Dataset records
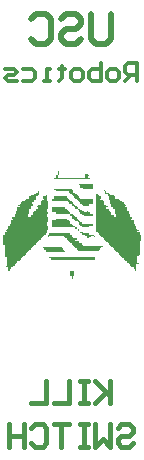
<source format=gbo>
%FSLAX25Y25*%
%MOIN*%
G70*
G01*
G75*
G04 Layer_Color=32896*
%ADD10R,0.05118X0.12992*%
%ADD11R,0.01969X0.12992*%
%ADD12R,0.01575X0.01969*%
%ADD13R,0.04331X0.03543*%
%ADD14R,0.03543X0.04331*%
%ADD15C,0.01000*%
%ADD16R,0.05906X0.05906*%
%ADD17C,0.05906*%
%ADD18R,0.05906X0.05906*%
%ADD19C,0.05000*%
%ADD20C,0.14950*%
%ADD21C,0.00787*%
%ADD22C,0.00800*%
%ADD23C,0.00700*%
%ADD24C,0.01500*%
%ADD25C,0.02000*%
%ADD26C,0.01200*%
G36*
X229682Y268327D02*
X230095D01*
Y267914D01*
Y267501D01*
X230509D01*
Y267087D01*
X231749D01*
Y266674D01*
X231335D01*
Y266261D01*
X232575D01*
Y265847D01*
Y265434D01*
X233402D01*
Y265021D01*
X233815D01*
Y264608D01*
X240428D01*
Y264194D01*
X240015D01*
Y263781D01*
X239602D01*
Y263368D01*
X239188D01*
Y262954D01*
X232162D01*
Y263368D01*
X231749D01*
Y263781D01*
X231335D01*
Y264194D01*
X230922D01*
Y264608D01*
X230509D01*
Y265021D01*
X230095D01*
Y265434D01*
X229682D01*
Y265847D01*
X229269D01*
Y266261D01*
X228855D01*
Y266674D01*
X228442D01*
Y267087D01*
X228029D01*
Y267501D01*
X227615D01*
Y267914D01*
X222656D01*
Y267501D01*
X222242D01*
Y267914D01*
Y268327D01*
X222656D01*
Y268741D01*
X229682D01*
Y268327D01*
D02*
G37*
G36*
X233815Y268741D02*
X235882D01*
Y268327D01*
X237535D01*
Y267914D01*
X237948D01*
Y267501D01*
X237535D01*
Y267914D01*
X236708D01*
Y267501D01*
X235882D01*
Y267087D01*
X235055D01*
Y267501D01*
Y267914D01*
X234642D01*
Y268327D01*
X233402D01*
Y268741D01*
X232989D01*
Y269154D01*
X233815D01*
Y268741D01*
D02*
G37*
G36*
X232575Y269981D02*
Y269567D01*
X232162D01*
Y269981D01*
Y270394D01*
X232575D01*
Y269981D01*
D02*
G37*
G36*
X226789Y263781D02*
X227202D01*
Y263368D01*
X227615D01*
Y262954D01*
X228029D01*
Y262541D01*
X221415D01*
Y262954D01*
Y263368D01*
X221002D01*
Y263781D01*
X220589D01*
Y264194D01*
X226789D01*
Y263781D01*
D02*
G37*
G36*
X230922Y255928D02*
Y255514D01*
Y255101D01*
Y254688D01*
X230509D01*
Y254274D01*
Y253861D01*
Y253448D01*
X230095D01*
Y253861D01*
Y254274D01*
Y254688D01*
X229682D01*
Y255101D01*
Y255514D01*
Y255928D01*
Y256341D01*
X230922D01*
Y255928D01*
D02*
G37*
G36*
X219349Y282380D02*
Y281967D01*
Y281554D01*
X218936D01*
Y281140D01*
X218109D01*
Y280727D01*
Y280314D01*
Y279900D01*
X217696D01*
Y279487D01*
Y279074D01*
X216869D01*
Y278660D01*
X217282D01*
Y278247D01*
Y277834D01*
X216456D01*
Y277420D01*
Y277007D01*
X216042D01*
Y276594D01*
Y276181D01*
Y275767D01*
Y275354D01*
X215629D01*
Y274940D01*
Y274527D01*
Y274114D01*
X216456D01*
Y274527D01*
Y274940D01*
X217282D01*
Y275354D01*
Y275767D01*
X217696D01*
Y276181D01*
X218109D01*
Y276594D01*
Y277007D01*
X218936D01*
Y277420D01*
X218522D01*
Y277834D01*
X218936D01*
Y278247D01*
X219762D01*
Y278660D01*
Y279074D01*
Y279487D01*
X220176D01*
Y279900D01*
X221002D01*
Y280314D01*
X220589D01*
Y280727D01*
Y281140D01*
X221415D01*
Y281554D01*
X221829D01*
Y281140D01*
Y280727D01*
Y280314D01*
Y279900D01*
Y279487D01*
X222242D01*
Y279074D01*
Y278660D01*
Y278247D01*
Y277834D01*
Y277420D01*
Y277007D01*
X221829D01*
Y276594D01*
Y276181D01*
Y275767D01*
X222242D01*
Y275354D01*
X221829D01*
Y274940D01*
Y274527D01*
Y274114D01*
X222242D01*
Y273700D01*
Y273287D01*
Y272874D01*
Y272461D01*
X221829D01*
Y272047D01*
Y271634D01*
Y271221D01*
X222242D01*
Y270807D01*
Y270394D01*
Y269981D01*
X221829D01*
Y269567D01*
Y269154D01*
Y268741D01*
X221415D01*
Y268327D01*
X221002D01*
Y267914D01*
X220589D01*
Y267501D01*
X220176D01*
Y267087D01*
X219762D01*
Y266674D01*
X219349D01*
Y266261D01*
X218936D01*
Y265847D01*
X218522D01*
Y265434D01*
X218109D01*
Y265021D01*
X217696D01*
Y264608D01*
X217282D01*
Y264194D01*
X216869D01*
Y263781D01*
X216456D01*
Y263368D01*
X216042D01*
Y262954D01*
X215629D01*
Y262541D01*
X215216D01*
Y262127D01*
X214802D01*
Y261714D01*
X214389D01*
Y261301D01*
X213976D01*
Y260888D01*
X213562D01*
Y260474D01*
X213149D01*
Y260061D01*
X212736D01*
Y259648D01*
X211909D01*
Y259234D01*
Y258821D01*
X211496D01*
Y258408D01*
X211083D01*
Y257994D01*
X210669D01*
Y257581D01*
X209842D01*
Y257168D01*
Y256754D01*
X209429D01*
Y256341D01*
X209016D01*
Y256754D01*
Y257168D01*
Y257581D01*
X208189D01*
Y257994D01*
X208603D01*
Y258408D01*
Y258821D01*
Y259234D01*
Y259648D01*
Y260061D01*
Y260474D01*
Y260888D01*
X207776D01*
Y261301D01*
Y261714D01*
Y262127D01*
Y262541D01*
Y262954D01*
Y263368D01*
Y263781D01*
Y264194D01*
Y264608D01*
Y265021D01*
X207363D01*
Y265434D01*
Y265847D01*
Y266261D01*
Y266674D01*
Y267087D01*
Y267501D01*
Y267914D01*
Y268327D01*
X207776D01*
Y268741D01*
Y269154D01*
X208603D01*
Y269567D01*
X208189D01*
Y269981D01*
X208603D01*
Y270394D01*
X209016D01*
Y270807D01*
Y271221D01*
X209429D01*
Y271634D01*
Y272047D01*
X209842D01*
Y272461D01*
Y272874D01*
Y273287D01*
X210669D01*
Y273700D01*
X210256D01*
Y274114D01*
X211083D01*
Y274527D01*
Y274940D01*
Y275354D01*
X211496D01*
Y275767D01*
Y276181D01*
X211909D01*
Y276594D01*
Y277007D01*
Y277420D01*
X212736D01*
Y277834D01*
X212322D01*
Y278247D01*
X212736D01*
Y278660D01*
X213149D01*
Y279074D01*
X213562D01*
Y279487D01*
X214389D01*
Y279900D01*
X214802D01*
Y280314D01*
X216042D01*
Y280727D01*
Y281140D01*
X216456D01*
Y281554D01*
X217696D01*
Y281967D01*
X218109D01*
Y282380D01*
X218936D01*
Y282794D01*
X219349D01*
Y282380D01*
D02*
G37*
G36*
X237948Y260474D02*
Y260061D01*
X223069D01*
Y260474D01*
X222656D01*
Y260888D01*
X237948D01*
Y260474D01*
D02*
G37*
G36*
X228442Y273287D02*
X229269D01*
Y272874D01*
X229682D01*
Y272461D01*
Y272047D01*
X230095D01*
Y271634D01*
X230509D01*
Y271221D01*
X231335D01*
Y270807D01*
X231749D01*
Y270394D01*
X231335D01*
Y270807D01*
X223482D01*
Y271221D01*
Y271634D01*
Y272047D01*
Y272461D01*
Y272874D01*
Y273287D01*
X224722D01*
Y273700D01*
X228442D01*
Y273287D01*
D02*
G37*
G36*
X237122Y284860D02*
Y284447D01*
Y284034D01*
Y283620D01*
X233815D01*
Y284034D01*
X232989D01*
Y284447D01*
Y284860D01*
X232575D01*
Y285274D01*
X237122D01*
Y284860D01*
D02*
G37*
G36*
X235469Y288167D02*
X235882D01*
Y287754D01*
X235469D01*
Y287340D01*
X236295D01*
Y286927D01*
X224309D01*
Y287340D01*
X224722D01*
Y287754D01*
Y288167D01*
X225549D01*
Y287754D01*
Y287340D01*
X234642D01*
Y287754D01*
Y288167D01*
Y288580D01*
X235469D01*
Y288167D01*
D02*
G37*
G36*
X225962Y288993D02*
Y288580D01*
Y288167D01*
X225549D01*
Y288580D01*
Y288993D01*
Y289407D01*
X225962D01*
Y288993D01*
D02*
G37*
G36*
X230095Y283207D02*
X230509D01*
Y282794D01*
Y282380D01*
X231335D01*
Y281967D01*
X231749D01*
Y281554D01*
X232162D01*
Y281140D01*
X232575D01*
Y280727D01*
X232989D01*
Y280314D01*
X237122D01*
Y279900D01*
Y279487D01*
Y279074D01*
Y278660D01*
X235882D01*
Y278247D01*
Y277834D01*
X233815D01*
Y278247D01*
X233402D01*
Y278660D01*
X232989D01*
Y279074D01*
X232575D01*
Y279487D01*
X232162D01*
Y279900D01*
X231749D01*
Y280314D01*
X231335D01*
Y280727D01*
X230922D01*
Y281140D01*
X230509D01*
Y281554D01*
X230095D01*
Y281967D01*
X229682D01*
Y282380D01*
X229269D01*
Y282794D01*
X224722D01*
Y283207D01*
X224309D01*
Y283620D01*
X230095D01*
Y283207D01*
D02*
G37*
G36*
X228029Y277007D02*
X228442D01*
Y276594D01*
X228855D01*
Y276181D01*
X229269D01*
Y275767D01*
X229682D01*
Y275354D01*
X230509D01*
Y274940D01*
X230922D01*
Y274527D01*
X231335D01*
Y274114D01*
X231749D01*
Y273700D01*
X232162D01*
Y273287D01*
X232575D01*
Y272874D01*
X232989D01*
Y272461D01*
X233402D01*
Y272047D01*
X237122D01*
Y271634D01*
Y271221D01*
X235882D01*
Y270807D01*
X233402D01*
Y271221D01*
X232989D01*
Y271634D01*
X232575D01*
Y272047D01*
Y272461D01*
X232162D01*
Y272874D01*
X231335D01*
Y273287D01*
X230922D01*
Y273700D01*
X230095D01*
Y274114D01*
Y274527D01*
X229682D01*
Y274940D01*
Y275354D01*
X224722D01*
Y275767D01*
X223482D01*
Y276181D01*
Y276594D01*
Y277007D01*
Y277420D01*
X228029D01*
Y277007D01*
D02*
G37*
G36*
X241255Y282794D02*
X241668D01*
Y282380D01*
X242495D01*
Y281967D01*
X242908D01*
Y281554D01*
X244148D01*
Y281140D01*
X244562D01*
Y280727D01*
Y280314D01*
X245801D01*
Y279900D01*
X246215D01*
Y279487D01*
X247042D01*
Y279074D01*
X247455D01*
Y278660D01*
X247868D01*
Y278247D01*
X248281D01*
Y277834D01*
X247868D01*
Y277420D01*
X248695D01*
Y277007D01*
Y276594D01*
Y276181D01*
X249108D01*
Y275767D01*
Y275354D01*
X249521D01*
Y274940D01*
Y274527D01*
Y274114D01*
X250348D01*
Y273700D01*
X249935D01*
Y273287D01*
X250761D01*
Y272874D01*
Y272461D01*
Y272047D01*
X251175D01*
Y271634D01*
Y271221D01*
X251588D01*
Y270807D01*
Y270394D01*
X252001D01*
Y269981D01*
X252415D01*
Y269567D01*
X252001D01*
Y269154D01*
X252828D01*
Y268741D01*
Y268327D01*
X253241D01*
Y267914D01*
Y267501D01*
Y267087D01*
Y266674D01*
Y266261D01*
X252828D01*
Y265847D01*
Y265434D01*
Y265021D01*
Y264608D01*
Y264194D01*
Y263781D01*
Y263368D01*
Y262954D01*
Y262541D01*
Y262127D01*
Y261714D01*
X252415D01*
Y261301D01*
X252001D01*
Y260888D01*
Y260474D01*
Y260061D01*
Y259648D01*
Y259234D01*
Y258821D01*
X252415D01*
Y258408D01*
X251588D01*
Y257994D01*
Y257581D01*
Y257168D01*
Y256754D01*
Y256341D01*
X251175D01*
Y256754D01*
X250761D01*
Y257168D01*
Y257581D01*
X249935D01*
Y257994D01*
X249521D01*
Y258408D01*
X249108D01*
Y258821D01*
X248695D01*
Y259234D01*
Y259648D01*
X247868D01*
Y260061D01*
X247455D01*
Y260474D01*
X247042D01*
Y260888D01*
X246628D01*
Y261301D01*
X246215D01*
Y261714D01*
X245801D01*
Y262127D01*
X245388D01*
Y262541D01*
X244975D01*
Y262954D01*
X244562D01*
Y263368D01*
X244148D01*
Y263781D01*
X243735D01*
Y264194D01*
X243322D01*
Y264608D01*
X242908D01*
Y265021D01*
X242495D01*
Y265434D01*
X242082D01*
Y265847D01*
X241668D01*
Y266261D01*
X241255D01*
Y266674D01*
X240842D01*
Y267087D01*
X240428D01*
Y267501D01*
X240015D01*
Y267914D01*
X239602D01*
Y268327D01*
X239188D01*
Y268741D01*
X238775D01*
Y269154D01*
X238362D01*
Y269567D01*
Y269981D01*
Y270394D01*
Y270807D01*
Y271221D01*
Y271634D01*
Y272047D01*
Y272461D01*
Y272874D01*
Y273287D01*
Y273700D01*
Y274114D01*
Y274527D01*
Y274940D01*
Y275354D01*
Y275767D01*
Y276181D01*
Y276594D01*
Y277007D01*
Y277420D01*
Y277834D01*
Y278247D01*
Y278660D01*
Y279074D01*
Y279487D01*
Y279900D01*
Y280314D01*
Y280727D01*
Y281140D01*
Y281554D01*
Y281967D01*
X238775D01*
Y281554D01*
X239188D01*
Y281140D01*
X240015D01*
Y280727D01*
Y280314D01*
X239602D01*
Y279900D01*
X240428D01*
Y279487D01*
X240842D01*
Y279074D01*
Y278660D01*
Y278247D01*
X241668D01*
Y277834D01*
X242082D01*
Y277420D01*
X241668D01*
Y277007D01*
X242495D01*
Y276594D01*
Y276181D01*
X242908D01*
Y275767D01*
X243322D01*
Y275354D01*
Y274940D01*
X244148D01*
Y274527D01*
Y274114D01*
X244975D01*
Y274527D01*
Y274940D01*
Y275354D01*
X244562D01*
Y275767D01*
Y276181D01*
Y276594D01*
Y277007D01*
X243735D01*
Y277420D01*
X243322D01*
Y277834D01*
Y278247D01*
Y278660D01*
X242908D01*
Y279074D01*
Y279487D01*
Y279900D01*
X242495D01*
Y280314D01*
Y280727D01*
Y281140D01*
X242082D01*
Y281554D01*
Y281967D01*
X241255D01*
Y282380D01*
Y282794D01*
X240842D01*
Y283207D01*
X241255D01*
Y282794D01*
D02*
G37*
G36*
X228442Y280727D02*
X228855D01*
Y280314D01*
X229269D01*
Y279900D01*
X229682D01*
Y279487D01*
X230095D01*
Y279074D01*
X230509D01*
Y278660D01*
X230922D01*
Y278247D01*
X231335D01*
Y277834D01*
X231749D01*
Y277420D01*
X232162D01*
Y277007D01*
X232989D01*
Y276594D01*
X233402D01*
Y276181D01*
X234228D01*
Y275767D01*
X235055D01*
Y276181D01*
X235469D01*
Y275767D01*
X236295D01*
Y275354D01*
X237122D01*
Y274940D01*
Y274527D01*
X234228D01*
Y274940D01*
X233402D01*
Y275354D01*
X232989D01*
Y275767D01*
X232575D01*
Y276181D01*
Y276594D01*
X232162D01*
Y277007D01*
X231335D01*
Y277420D01*
X230922D01*
Y277834D01*
X230095D01*
Y278247D01*
Y278660D01*
X229269D01*
Y279074D01*
X228855D01*
Y279487D01*
X223482D01*
Y279900D01*
Y280314D01*
X224309D01*
Y280727D01*
Y281140D01*
X228442D01*
Y280727D01*
D02*
G37*
D24*
X242913Y219702D02*
Y212205D01*
Y214704D01*
X237915Y219702D01*
X241664Y215953D01*
X237915Y212205D01*
X235416Y219702D02*
X232917D01*
X234166D01*
Y212205D01*
X235416D01*
X232917D01*
X229168Y219702D02*
Y212205D01*
X224169D01*
X221670Y219702D02*
Y212205D01*
X216672D01*
X245395Y203886D02*
X246645Y205135D01*
X249144D01*
X250394Y203886D01*
Y202636D01*
X249144Y201387D01*
X246645D01*
X245395Y200137D01*
Y198887D01*
X246645Y197638D01*
X249144D01*
X250394Y198887D01*
X242896Y205135D02*
Y197638D01*
X240397Y200137D01*
X237898Y197638D01*
Y205135D01*
X235399D02*
X232899D01*
X234149D01*
Y197638D01*
X235399D01*
X232899D01*
X229151Y205135D02*
X224152D01*
X226651D01*
Y197638D01*
X216655Y203886D02*
X217904Y205135D01*
X220403D01*
X221653Y203886D01*
Y198887D01*
X220403Y197638D01*
X217904D01*
X216655Y198887D01*
X214155Y205135D02*
Y197638D01*
Y201387D01*
X209157D01*
Y205135D01*
Y197638D01*
D25*
X243307Y341886D02*
Y333556D01*
X241641Y331890D01*
X238309D01*
X236643Y333556D01*
Y341886D01*
X226646Y340220D02*
X228312Y341886D01*
X231644D01*
X233310Y340220D01*
Y338554D01*
X231644Y336888D01*
X228312D01*
X226646Y335222D01*
Y333556D01*
X228312Y331890D01*
X231644D01*
X233310Y333556D01*
X216649Y340220D02*
X218315Y341886D01*
X221647D01*
X223313Y340220D01*
Y333556D01*
X221647Y331890D01*
X218315D01*
X216649Y333556D01*
D26*
X251969Y319685D02*
Y325683D01*
X248970D01*
X247970Y324683D01*
Y322684D01*
X248970Y321684D01*
X251969D01*
X249969D02*
X247970Y319685D01*
X244971D02*
X242971D01*
X241972Y320685D01*
Y322684D01*
X242971Y323684D01*
X244971D01*
X245970Y322684D01*
Y320685D01*
X244971Y319685D01*
X239972Y325683D02*
Y319685D01*
X236973D01*
X235974Y320685D01*
Y321684D01*
Y322684D01*
X236973Y323684D01*
X239972D01*
X232975Y319685D02*
X230975D01*
X229976Y320685D01*
Y322684D01*
X230975Y323684D01*
X232975D01*
X233974Y322684D01*
Y320685D01*
X232975Y319685D01*
X226977Y324683D02*
Y323684D01*
X227976D01*
X225977D01*
X226977D01*
Y320685D01*
X225977Y319685D01*
X222978D02*
X220978D01*
X221978D01*
Y323684D01*
X222978D01*
X213981D02*
X216980D01*
X217980Y322684D01*
Y320685D01*
X216980Y319685D01*
X213981D01*
X211981D02*
X208982D01*
X207983Y320685D01*
X208982Y321684D01*
X210982D01*
X211981Y322684D01*
X210982Y323684D01*
X207983D01*
M02*

</source>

### Task instructions
Keep the pictures out and repeat exactly the lines from the beginning of the data through the line that contains "X233815Y268741D02*", both ends included.

### Result for this exercise
<source format=gbo>
%FSLAX25Y25*%
%MOIN*%
G70*
G01*
G75*
G04 Layer_Color=32896*
%ADD10R,0.05118X0.12992*%
%ADD11R,0.01969X0.12992*%
%ADD12R,0.01575X0.01969*%
%ADD13R,0.04331X0.03543*%
%ADD14R,0.03543X0.04331*%
%ADD15C,0.01000*%
%ADD16R,0.05906X0.05906*%
%ADD17C,0.05906*%
%ADD18R,0.05906X0.05906*%
%ADD19C,0.05000*%
%ADD20C,0.14950*%
%ADD21C,0.00787*%
%ADD22C,0.00800*%
%ADD23C,0.00700*%
%ADD24C,0.01500*%
%ADD25C,0.02000*%
%ADD26C,0.01200*%
G36*
X229682Y268327D02*
X230095D01*
Y267914D01*
Y267501D01*
X230509D01*
Y267087D01*
X231749D01*
Y266674D01*
X231335D01*
Y266261D01*
X232575D01*
Y265847D01*
Y265434D01*
X233402D01*
Y265021D01*
X233815D01*
Y264608D01*
X240428D01*
Y264194D01*
X240015D01*
Y263781D01*
X239602D01*
Y263368D01*
X239188D01*
Y262954D01*
X232162D01*
Y263368D01*
X231749D01*
Y263781D01*
X231335D01*
Y264194D01*
X230922D01*
Y264608D01*
X230509D01*
Y265021D01*
X230095D01*
Y265434D01*
X229682D01*
Y265847D01*
X229269D01*
Y266261D01*
X228855D01*
Y266674D01*
X228442D01*
Y267087D01*
X228029D01*
Y267501D01*
X227615D01*
Y267914D01*
X222656D01*
Y267501D01*
X222242D01*
Y267914D01*
Y268327D01*
X222656D01*
Y268741D01*
X229682D01*
Y268327D01*
D02*
G37*
G36*
X233815Y268741D02*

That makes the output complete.